Of 191 microaggressions listed as having been witnessed, perpetrated or received by employees at the Metropolitan State University of Denver, 42 per cent related directly to hierarchy, compared with 40 per cent for other issues, according to a paper published online last month by the Journal of Diversity in Higher Education.
Other examples of unfair treatment given in the article, “Hierarchical microaggressions in higher education”, include a lecturer who remarked “I didn’t know staff could learn things so quickly!” when a member of non-academic staff demonstrated a good memory, and faculty who were happy to greet each other in the hallway but chose to ignore administrators.
In another case, a senior academic shouted at departmental reception staff for failing to inform him of a change in meeting location, only to be informed that it had been the chair of the department who had requested the venue move at the last minute.

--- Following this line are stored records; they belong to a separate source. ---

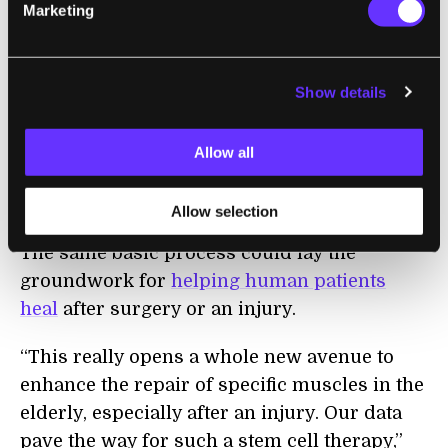
restored strength to injured muscles of old
Marketing
mice. Two months after transplantation,
these muscles exhibited forces equivalent to
young, uninjured muscles. This was the
Show details
most encouraging finding of all,”
said
Benjamin Cosgrove, a post-doc in Blau’s lab
Allow all
who is a co-author of the recent study
published in
Nature Medicine
.
Allow selection
The same basic process could lay the
groundwork for
helping human patients
heal
after surgery or an injury.
“This really opens a whole new avenue to
enhance the repair of specific muscles in the
elderly, especially after an injury. Our data
pave the way for such a stem cell therapy,”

Shortly afterwards, the same lecturer was spotted joking about the change in venue with the chair, “acting like the lack of notification was no big deal”.
Authors Kathryn Young and Myron Anderson, of MSU Denver, and Saran Stewart, of the University of the West Indies, say hierarchical microaggressions are “of a unique type” in higher education because its strict pecking order is based on perceived intellectual standing.
This separates lecturers and administrators, who often have lesser or no degrees, and divides academics too – particularly, in the US, between tenured and non-tenured staff.
Dr Young told Times Higher Education that it was “shocking” how many of the comments directly related to role, since it had not been expected to come up at all.
She added that the findings were particularly concerning because she considered MSU Denver to be a “very egalitarian place”. “If we are doing it like this, how are other places doing?” she said.